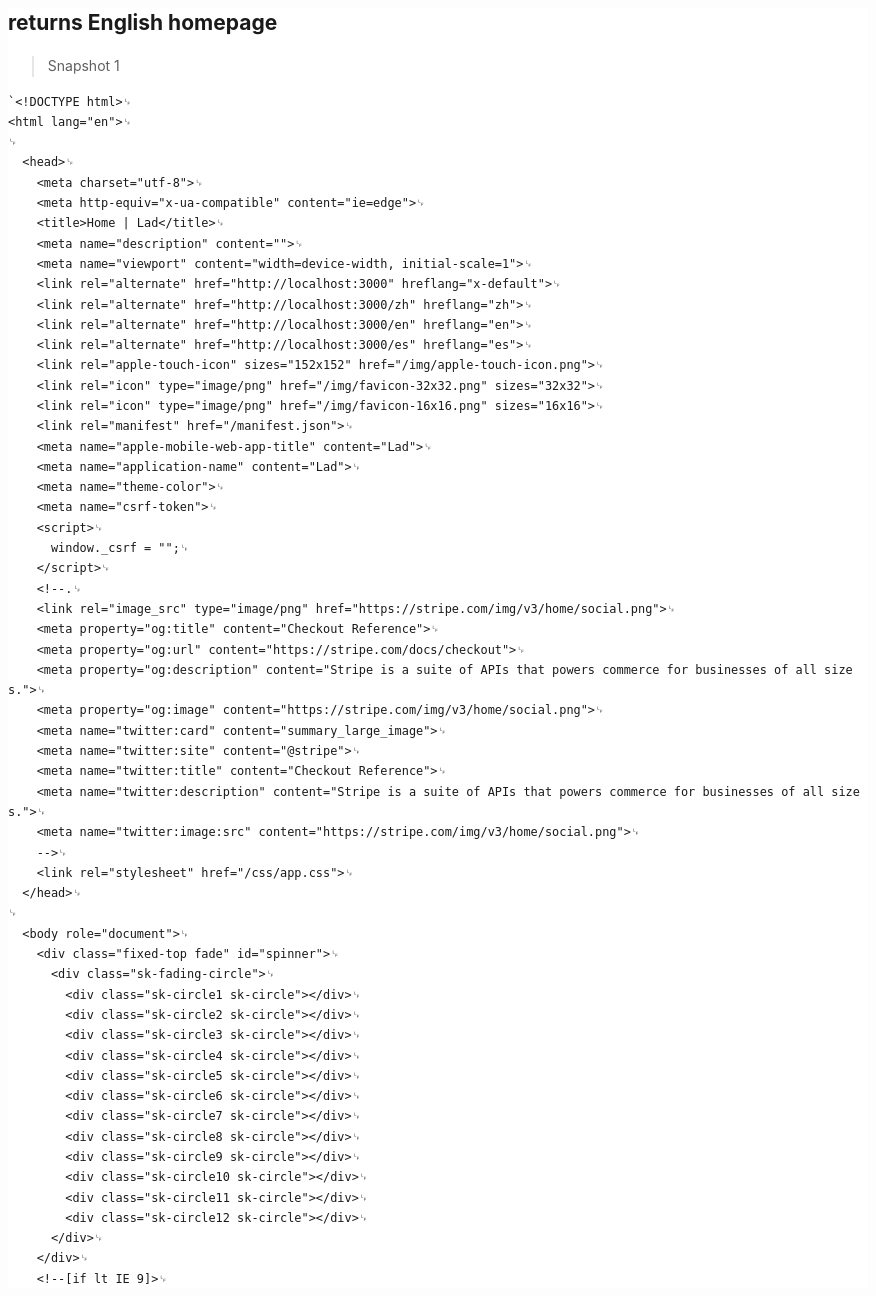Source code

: ## returns English homepage

> Snapshot 1

    `<!DOCTYPE html>␊
    <html lang="en">␊
    ␊
      <head>␊
        <meta charset="utf-8">␊
        <meta http-equiv="x-ua-compatible" content="ie=edge">␊
        <title>Home | Lad</title>␊
        <meta name="description" content="">␊
        <meta name="viewport" content="width=device-width, initial-scale=1">␊
        <link rel="alternate" href="http://localhost:3000" hreflang="x-default">␊
        <link rel="alternate" href="http://localhost:3000/zh" hreflang="zh">␊
        <link rel="alternate" href="http://localhost:3000/en" hreflang="en">␊
        <link rel="alternate" href="http://localhost:3000/es" hreflang="es">␊
        <link rel="apple-touch-icon" sizes="152x152" href="/img/apple-touch-icon.png">␊
        <link rel="icon" type="image/png" href="/img/favicon-32x32.png" sizes="32x32">␊
        <link rel="icon" type="image/png" href="/img/favicon-16x16.png" sizes="16x16">␊
        <link rel="manifest" href="/manifest.json">␊
        <meta name="apple-mobile-web-app-title" content="Lad">␊
        <meta name="application-name" content="Lad">␊
        <meta name="theme-color">␊
        <meta name="csrf-token">␊
        <script>␊
          window._csrf = "";␊
        </script>␊
        <!--.␊
        <link rel="image_src" type="image/png" href="https://stripe.com/img/v3/home/social.png">␊
        <meta property="og:title" content="Checkout Reference">␊
        <meta property="og:url" content="https://stripe.com/docs/checkout">␊
        <meta property="og:description" content="Stripe is a suite of APIs that powers commerce for businesses of all sizes.">␊
        <meta property="og:image" content="https://stripe.com/img/v3/home/social.png">␊
        <meta name="twitter:card" content="summary_large_image">␊
        <meta name="twitter:site" content="@stripe">␊
        <meta name="twitter:title" content="Checkout Reference">␊
        <meta name="twitter:description" content="Stripe is a suite of APIs that powers commerce for businesses of all sizes.">␊
        <meta name="twitter:image:src" content="https://stripe.com/img/v3/home/social.png">␊
        -->␊
        <link rel="stylesheet" href="/css/app.css">␊
      </head>␊
    ␊
      <body role="document">␊
        <div class="fixed-top fade" id="spinner">␊
          <div class="sk-fading-circle">␊
            <div class="sk-circle1 sk-circle"></div>␊
            <div class="sk-circle2 sk-circle"></div>␊
            <div class="sk-circle3 sk-circle"></div>␊
            <div class="sk-circle4 sk-circle"></div>␊
            <div class="sk-circle5 sk-circle"></div>␊
            <div class="sk-circle6 sk-circle"></div>␊
            <div class="sk-circle7 sk-circle"></div>␊
            <div class="sk-circle8 sk-circle"></div>␊
            <div class="sk-circle9 sk-circle"></div>␊
            <div class="sk-circle10 sk-circle"></div>␊
            <div class="sk-circle11 sk-circle"></div>␊
            <div class="sk-circle12 sk-circle"></div>␊
          </div>␊
        </div>␊
        <!--[if lt IE 9]>␊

____

## [Goal of the exercise]
Wherever a picture appears in the records, omit it, and transcribe everything else exactly.

## [Response to the exercise]
Source code

: ## returns English homepage

> Snapshot 1

    `<!DOCTYPE html>␊
    <html lang="en">␊
    ␊
      <head>␊
        <meta charset="utf-8">␊
        <meta http-equiv="x-ua-compatible" content="ie=edge">␊
        <title>Home | Lad</title>␊
        <meta name="description" content="">␊
        <meta name="viewport" content="width=device-width, initial-scale=1">␊
        <link rel="alternate" href="http://localhost:3000" hreflang="x-default">␊
        <link rel="alternate" href="http://localhost:3000/zh" hreflang="zh">␊
        <link rel="alternate" href="http://localhost:3000/en" hreflang="en">␊
        <link rel="alternate" href="http://localhost:3000/es" hreflang="es">␊
        <link rel="apple-touch-icon" sizes="152x152" href="/img/apple-touch-icon.png">␊
        <link rel="icon" type="image/png" href="/img/favicon-32x32.png" sizes="32x32">␊
        <link rel="icon" type="image/png" href="/img/favicon-16x16.png" sizes="16x16">␊
        <link rel="manifest" href="/manifest.json">␊
        <meta name="apple-mobile-web-app-title" content="Lad">␊
        <meta name="application-name" content="Lad">␊
        <meta name="theme-color">␊
        <meta name="csrf-token">␊
        <script>␊
          window._csrf = "";␊
        </script>␊
        <!--.␊
        <link rel="image_src" type="image/png" href="https://stripe.com/img/v3/home/social.png">␊
        <meta property="og:title" content="Checkout Reference">␊
        <meta property="og:url" content="https://stripe.com/docs/checkout">␊
        <meta property="og:description" content="Stripe is a suite of APIs that powers commerce for businesses of all sizes.">␊
        <meta property="og:image" content="https://stripe.com/img/v3/home/social.png">␊
        <meta name="twitter:card" content="summary_large_image">␊
        <meta name="twitter:site" content="@stripe">␊
        <meta name="twitter:title" content="Checkout Reference">␊
        <meta name="twitter:description" content="Stripe is a suite of APIs that powers commerce for businesses of all sizes.">␊
        <meta name="twitter:image:src" content="https://stripe.com/img/v3/home/social.png">␊
        -->␊
        <link rel="stylesheet" href="/css/app.css">␊
      </head>␊
    ␊
      <body role="document">␊
        <div class="fixed-top fade" id="spinner">␊
          <div class="sk-fading-circle">␊
            <div class="sk-circle1 sk-circle"></div>␊
            <div class="sk-circle2 sk-circle"></div>␊
            <div class="sk-circle3 sk-circle"></div>␊
            <div class="sk-circle4 sk-circle"></div>␊
            <div class="sk-circle5 sk-circle"></div>␊
            <div class="sk-circle6 sk-circle"></div>␊
            <div class="sk-circle7 sk-circle"></div>␊
            <div class="sk-circle8 sk-circle"></div>␊
            <div class="sk-circle9 sk-circle"></div>␊
            <div class="sk-circle10 sk-circle"></div>␊
            <div class="sk-circle11 sk-circle"></div>␊
            <div class="sk-circle12 sk-circle"></div>␊
          </div>␊
        </div>␊
        <!--[if lt IE 9]>␊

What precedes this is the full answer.